Noel turned, waiting, offering silence instead of questions.
Luca set the dryer down on the dresser with a soft thud, the sound too loud in the sudden quiet. He rubbed the back of his neck, then let out a crooked laugh with no real humor. "My mom... she left when I was ten. She and my dad divorced. She remarried not long after—to a Japanese guy. Moved away."
Something in Noel’s chest tightened.

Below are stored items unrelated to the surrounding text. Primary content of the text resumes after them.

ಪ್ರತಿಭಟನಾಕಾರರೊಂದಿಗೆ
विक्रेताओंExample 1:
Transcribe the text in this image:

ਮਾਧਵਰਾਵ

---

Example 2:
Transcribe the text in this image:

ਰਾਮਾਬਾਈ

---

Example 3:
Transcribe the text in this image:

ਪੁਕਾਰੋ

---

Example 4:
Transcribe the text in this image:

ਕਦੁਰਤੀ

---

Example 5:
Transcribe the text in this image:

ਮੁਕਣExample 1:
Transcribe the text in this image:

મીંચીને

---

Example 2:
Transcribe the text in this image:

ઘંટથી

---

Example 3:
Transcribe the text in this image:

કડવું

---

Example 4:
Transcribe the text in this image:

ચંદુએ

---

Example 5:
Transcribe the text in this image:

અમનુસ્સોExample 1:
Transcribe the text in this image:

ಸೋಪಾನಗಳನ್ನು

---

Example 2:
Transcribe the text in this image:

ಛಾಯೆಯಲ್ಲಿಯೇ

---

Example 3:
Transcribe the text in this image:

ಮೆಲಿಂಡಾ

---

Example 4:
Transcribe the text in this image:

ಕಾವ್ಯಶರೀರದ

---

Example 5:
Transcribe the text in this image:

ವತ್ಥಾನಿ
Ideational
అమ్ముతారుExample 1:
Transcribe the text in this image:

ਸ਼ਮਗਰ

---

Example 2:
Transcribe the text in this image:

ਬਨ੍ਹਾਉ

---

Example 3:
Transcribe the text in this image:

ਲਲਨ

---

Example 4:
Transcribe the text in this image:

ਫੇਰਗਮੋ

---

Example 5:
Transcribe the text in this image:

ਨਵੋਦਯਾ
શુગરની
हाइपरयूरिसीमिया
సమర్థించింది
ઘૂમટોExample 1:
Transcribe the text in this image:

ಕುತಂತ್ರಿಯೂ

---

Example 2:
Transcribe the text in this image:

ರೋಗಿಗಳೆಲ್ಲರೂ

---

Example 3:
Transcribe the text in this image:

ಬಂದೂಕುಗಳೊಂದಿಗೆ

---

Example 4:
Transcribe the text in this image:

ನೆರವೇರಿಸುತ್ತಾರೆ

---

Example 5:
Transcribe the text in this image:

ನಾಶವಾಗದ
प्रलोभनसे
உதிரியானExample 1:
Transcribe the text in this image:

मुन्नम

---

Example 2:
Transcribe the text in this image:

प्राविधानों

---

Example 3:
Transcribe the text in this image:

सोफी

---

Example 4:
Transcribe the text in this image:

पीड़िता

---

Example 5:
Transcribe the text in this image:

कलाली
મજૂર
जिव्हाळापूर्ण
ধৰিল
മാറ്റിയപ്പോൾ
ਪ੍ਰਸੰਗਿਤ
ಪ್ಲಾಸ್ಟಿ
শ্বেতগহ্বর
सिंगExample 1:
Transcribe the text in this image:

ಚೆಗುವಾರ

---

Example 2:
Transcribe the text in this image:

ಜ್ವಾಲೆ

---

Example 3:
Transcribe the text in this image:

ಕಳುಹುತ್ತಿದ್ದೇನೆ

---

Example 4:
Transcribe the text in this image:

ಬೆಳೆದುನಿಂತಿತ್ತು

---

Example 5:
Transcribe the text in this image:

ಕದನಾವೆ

He had always thought of Luca as reckless—loud, spoiled, a storm that refused to still.
But standing here now, he saw the gaps between the noise. A boy who’d learned to fill silence with laughter because it was easier than letting it echo.

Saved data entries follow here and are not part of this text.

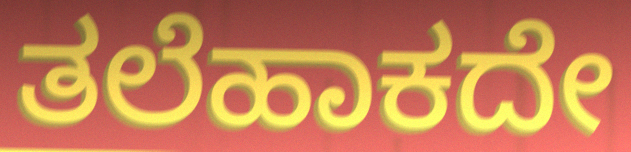
ತಲೆಹಾಕದೇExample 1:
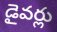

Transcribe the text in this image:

డైవర్లు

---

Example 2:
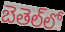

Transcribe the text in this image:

బెతెల్‌లో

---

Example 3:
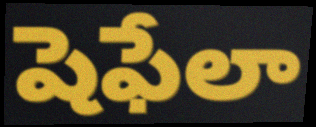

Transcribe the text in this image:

షెఫేలా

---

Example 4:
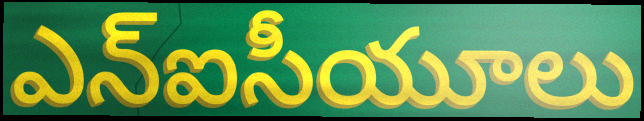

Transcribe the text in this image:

ఎన్ఐసీయూలు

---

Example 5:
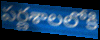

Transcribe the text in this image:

పర్ణశాలలోకి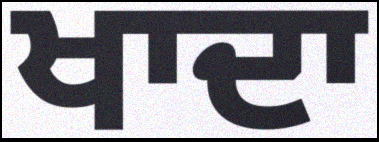
ਖਾਦਾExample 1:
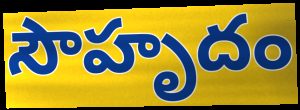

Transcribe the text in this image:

సౌహృదం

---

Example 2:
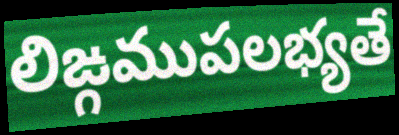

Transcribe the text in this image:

లిఙ్గముపలభ్యతే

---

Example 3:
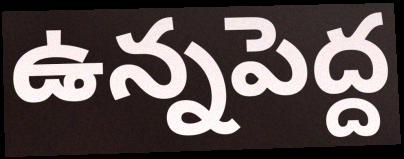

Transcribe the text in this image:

ఉన్నపెద్ద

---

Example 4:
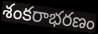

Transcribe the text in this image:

శంకరాభరణం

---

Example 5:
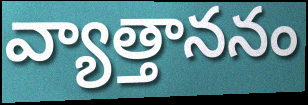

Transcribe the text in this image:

వ్యాత్తాననంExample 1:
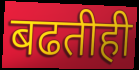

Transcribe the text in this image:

बढतीही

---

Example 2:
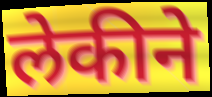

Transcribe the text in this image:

लेकीने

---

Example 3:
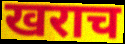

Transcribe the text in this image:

खराच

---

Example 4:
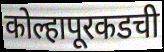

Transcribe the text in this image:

"You okay?" Noel asked carefully.
Luca’s mouth curved into a smile, practiced, bright as ever. "Of course. Look at me."
Noel shook his head, stepping closer. His tone gentled. "I didn’t mean now. I meant... back then."
Luca’s smile softened, faltered. His eyes darted away before meeting Noel’s again, unguarded for once. "Well... my dad never left. He was always there. My uncle too. Then I met Jordan. And now—" He shrugged lightly, lips twitching upward. "Now I have you. I’m more than okay."
The words landed heavier than Noel expected, warmth laced with something aching. He smiled back, quiet, the kind that lived more in the eyes than the lips.
As if to shake it off, Luca grabbed his phone with sudden energy. "Besides—guess what? I’ve even got siblings." He unlocked it, scrolling quick before holding up the screen.
A photo glowed between them—his mother, older now, standing with two children. A girl, around ten, her straight hair shining like ink. Beside her, a boy no older than seven, clinging shyly to their mother’s arm.
"This is Aiko, my little sister. And that’s Yuki, my little brother." Luca’s voice softened, tender in a way Noel rarely heard.
Noel leaned in, studying the photo. His lips curved faintly. "She looks like you—Aiko. You both have your mom’s face."
Luca blinked, then laughed, surprised. "You’re the only one who’s ever said that. Everyone else swears I’m my dad’s copy."
Noel’s gaze lingered on him, seeing past the practiced grin to the boy in the photographs. His voice was barely a whisper. "I see it. Maybe because I’m looking closer than most."
For once, Luca didn’t joke back. He just held Noel’s stare, and in the quiet between them, something unspoken settled warm and steady, like a promise that didn’t need words.